SET OF TASKS »
a) For the Lucene post below, say whether each statement agrees with it: (i) the shutdown hook is guaranteed to be called by the JVM; (ii) the reader/searcher should stay open as long as possible until you write to the index; (iii) a new IndexWriter is created only when no index exists yet. Please answer yes or no for each and quote the deciding words of the post.
b) According to the Lucene post below, what does keeping the reader/searcher open increase?

PAGE »
+ + + +
Re: Multiple threads in Lucene

2006-03-23 Thread Olivier Jaquemet

Hi,

In order to prevent such problem, here is how you should open your index:
   Directory indexDir = FSDirectory.getDirectory(luceneDir, 
!IndexReader.indexExists(luceneDir));
   IndexReader.unlock(indexDir); // unlock directory in case of 
unproper shutdown

   if (!IndexReader.indexExists(luceneDir)) {
 writer = new IndexWriter(indexDir, analyzer, true);
 writer.close();
   }

And to prevent problems with writer/reader/searcher not being closed 
properly on exit, here is how you should make sure they are closed 
(although it is not guaranteed to be called at all by the jvm, it's 
better than nothing)

  // clean writer reader and searcher correctly
  Thread shutdown = new Thread() {
public void run() {
  if (writer != null) {
try { writer.close(); }
catch (Exception ex){ /*empty*/ }
writer = null;
  }
  if (reader != null) {
try { reader.close(); }
catch (IOException ex){ /*empty*/ }
reader = null;
  }
  if (searcher != null) {
try { searcher.close(); }
catch (IOException ex){ /*empty*/ }
searcher = null;
  }
}
  };
  Runtime.getRuntime().addShutdownHook(shutdown);

As another reminder if you start with lucene:
- Keep your reader/searcher open as long as possible until you write to 
the index. It increases performance. You can use a class like this one 
(taken from this ML):

 /**
  * For optimized used of the searcher, we keep it open as much as 
possible and
  * delay its close only when it is replaced by a new one when 
modifying index.
+ + + +
RECORDED INFORMATION »
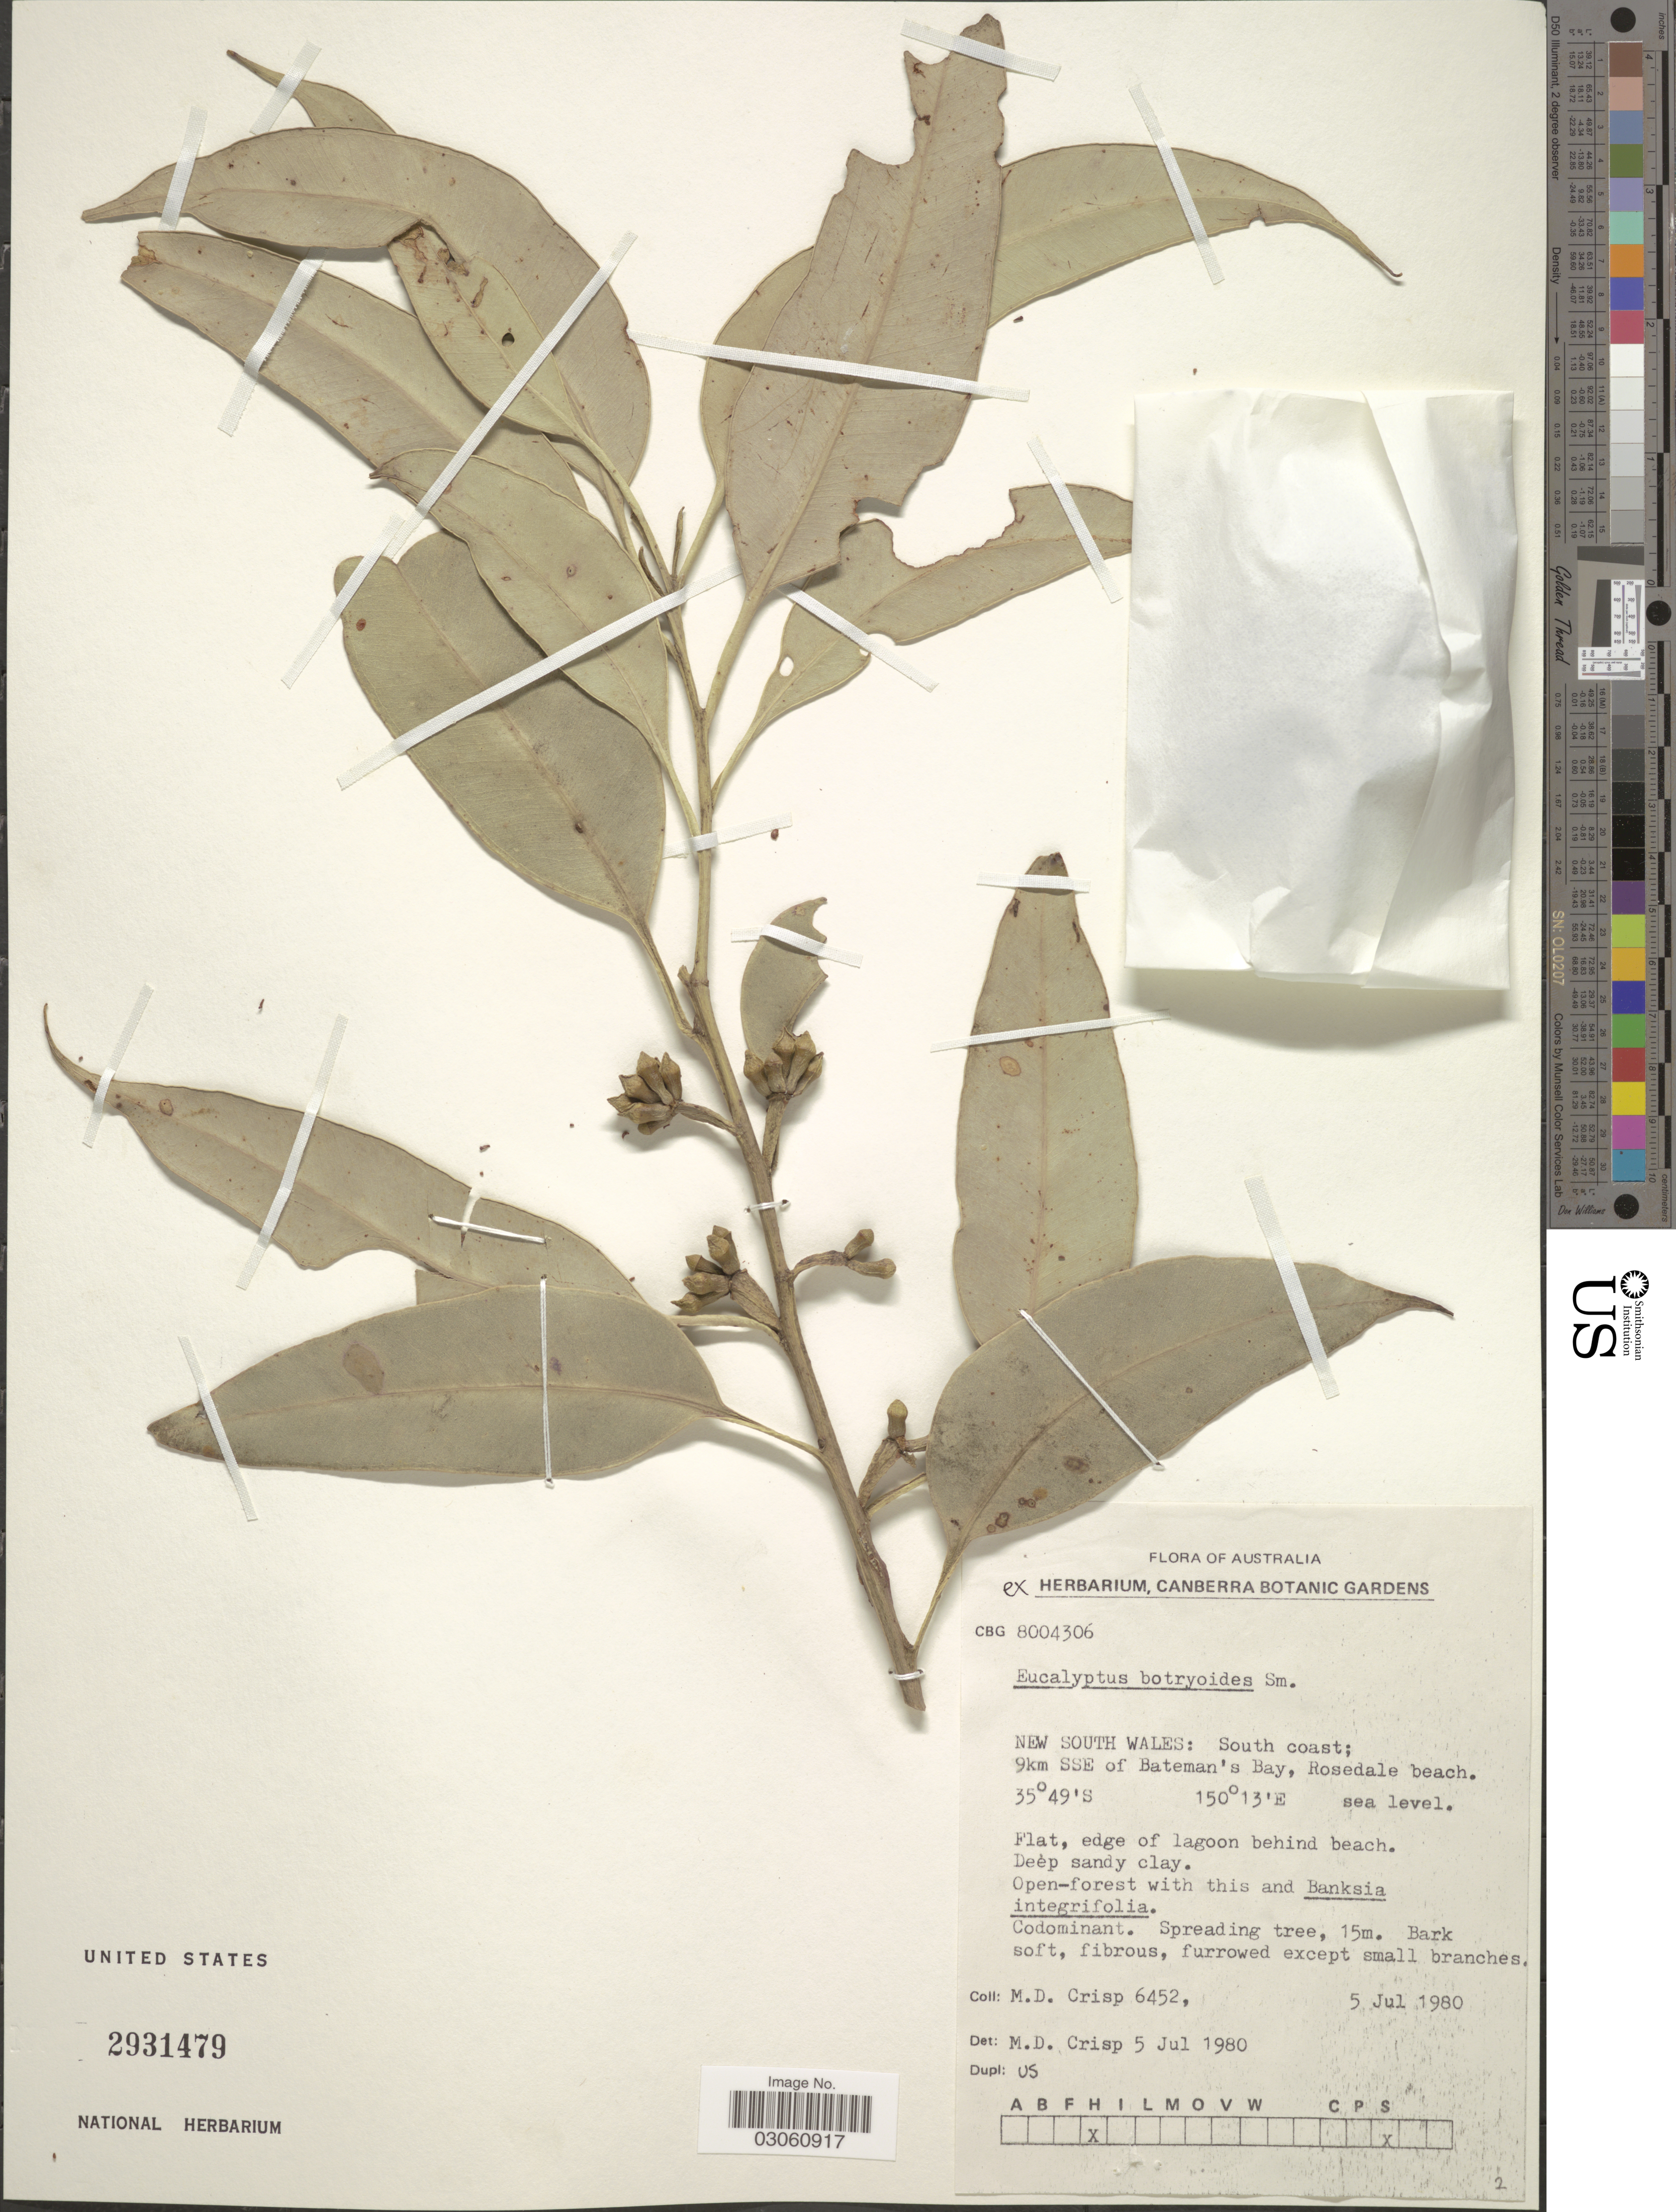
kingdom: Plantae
+ + + +
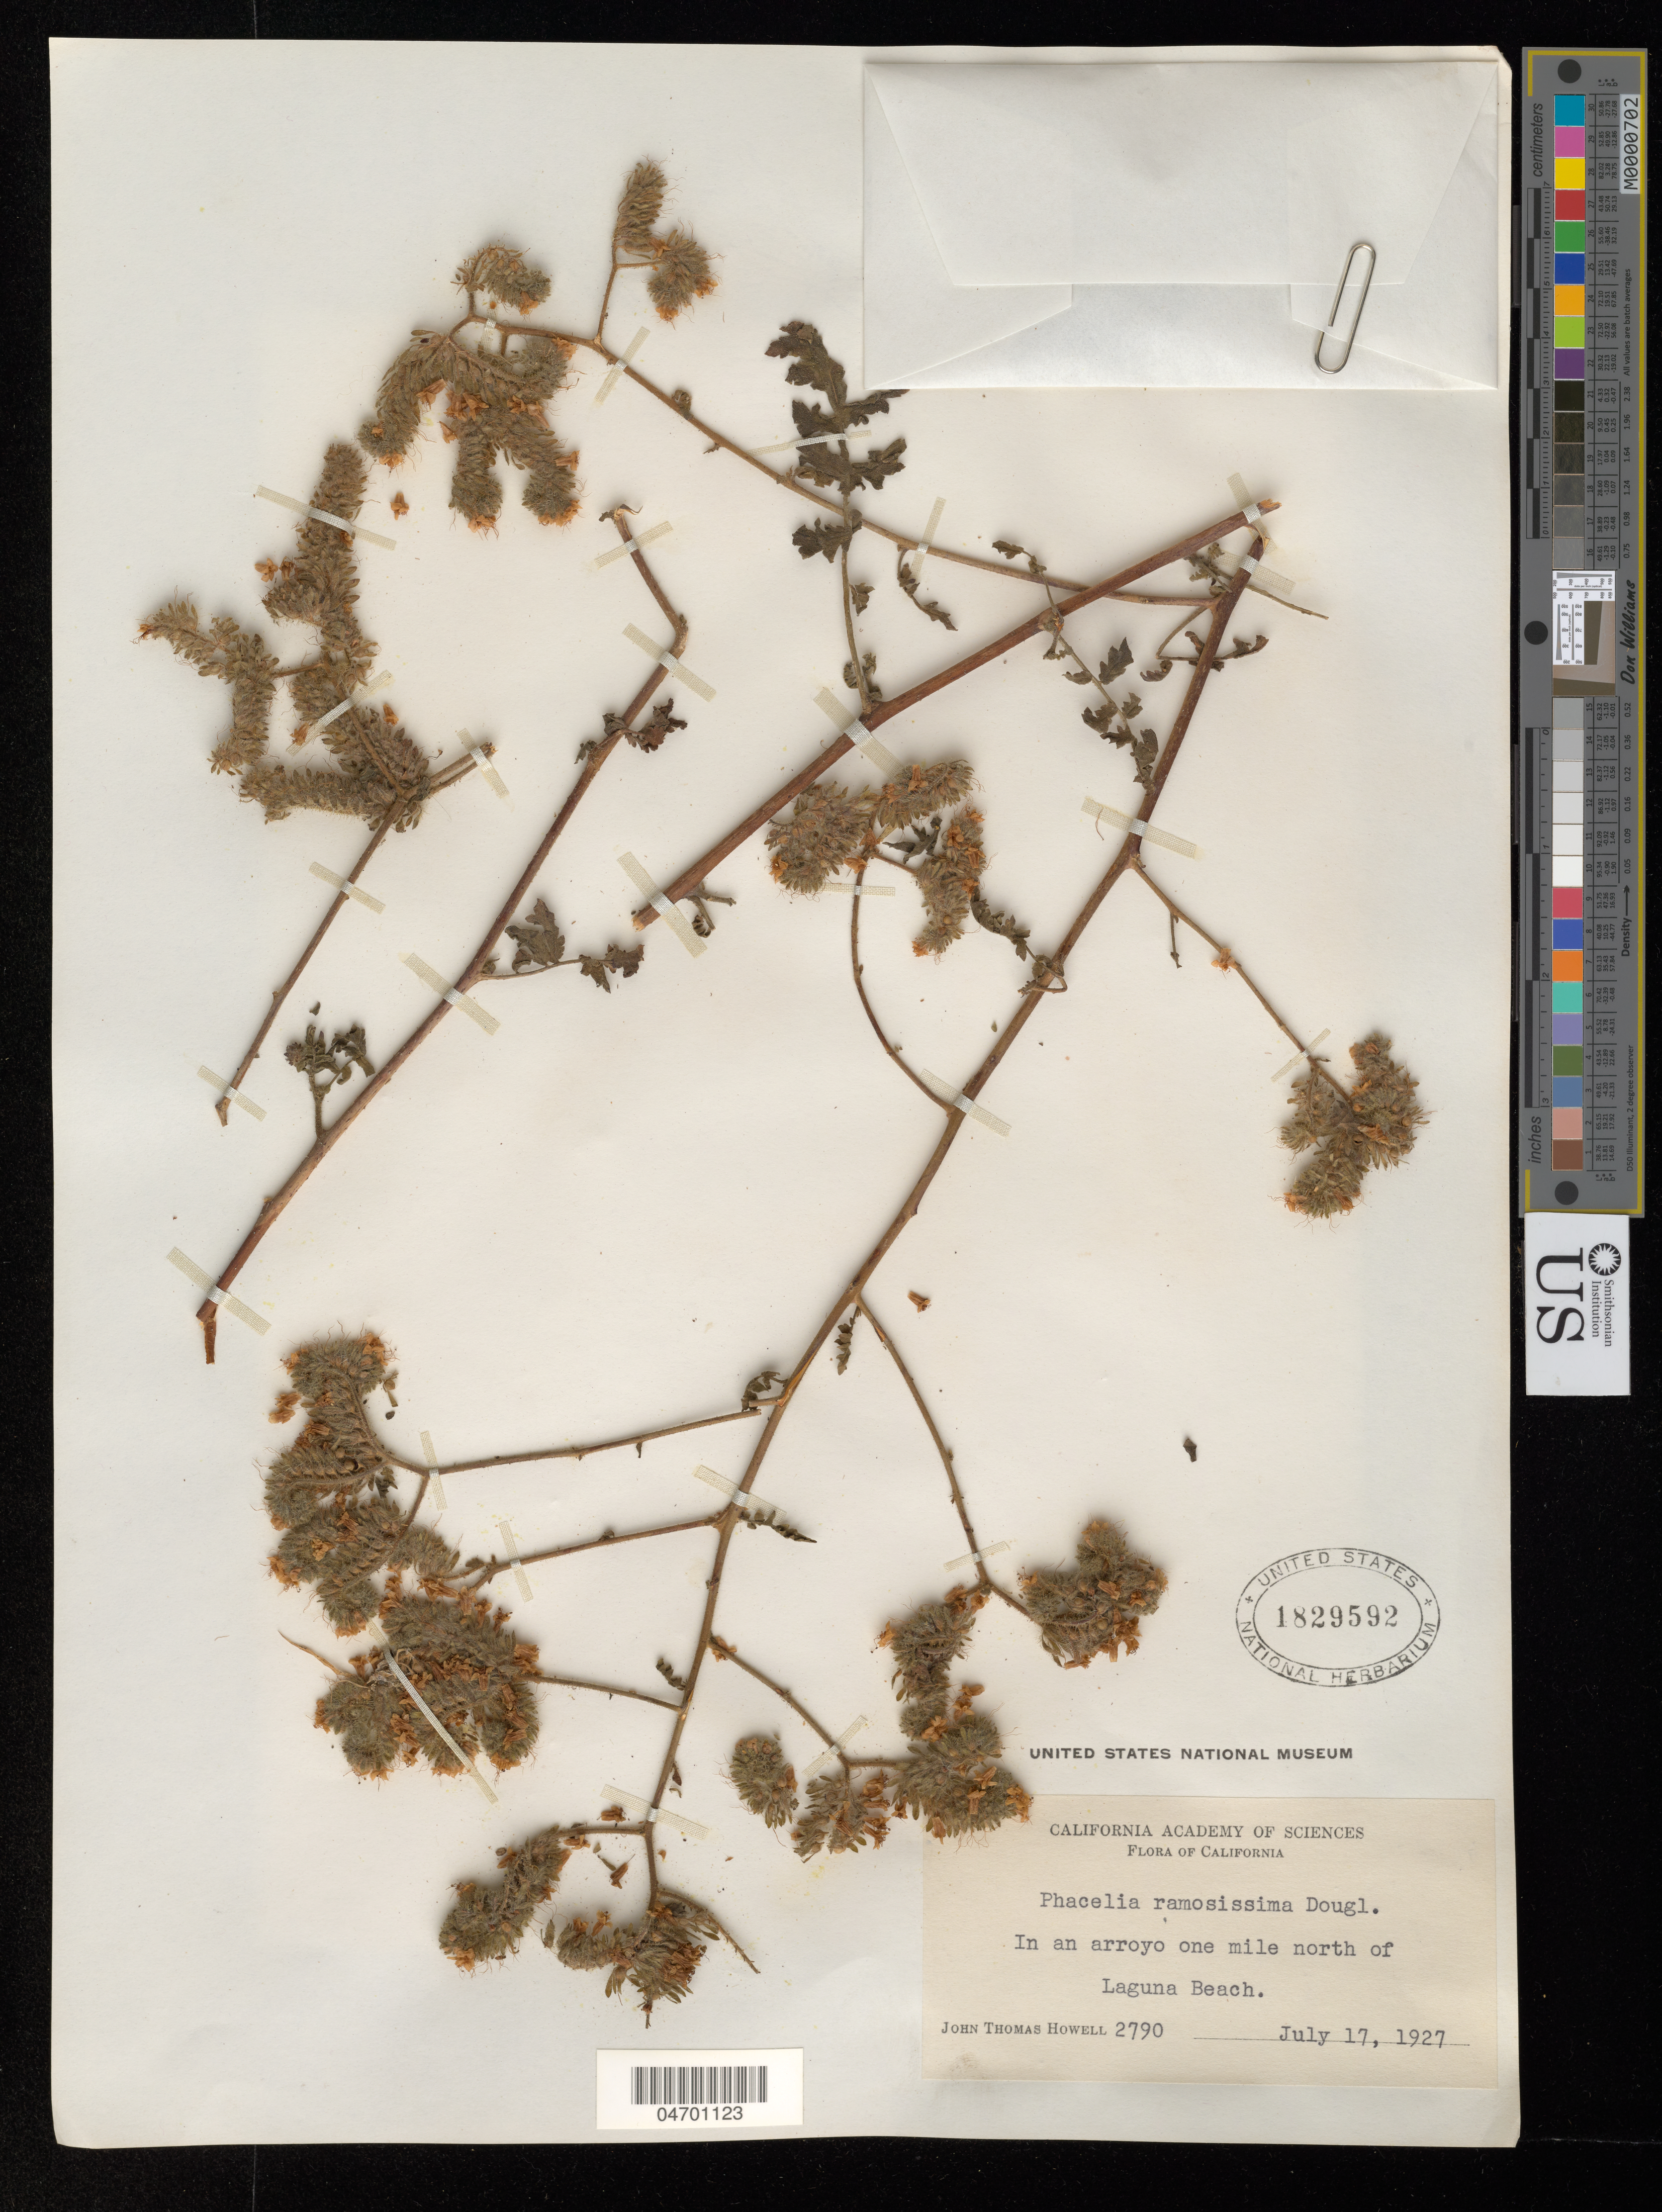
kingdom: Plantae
+ + + +
THE ANSWERS »
a)
(i) No: "although it is not guaranteed to be called at all by the jvm"
(ii) Yes: "Keep your reader/searcher open as long as possible until you write to the index."
(iii) Yes: "if (!IndexReader.indexExists(luceneDir)) {"

b) Performance.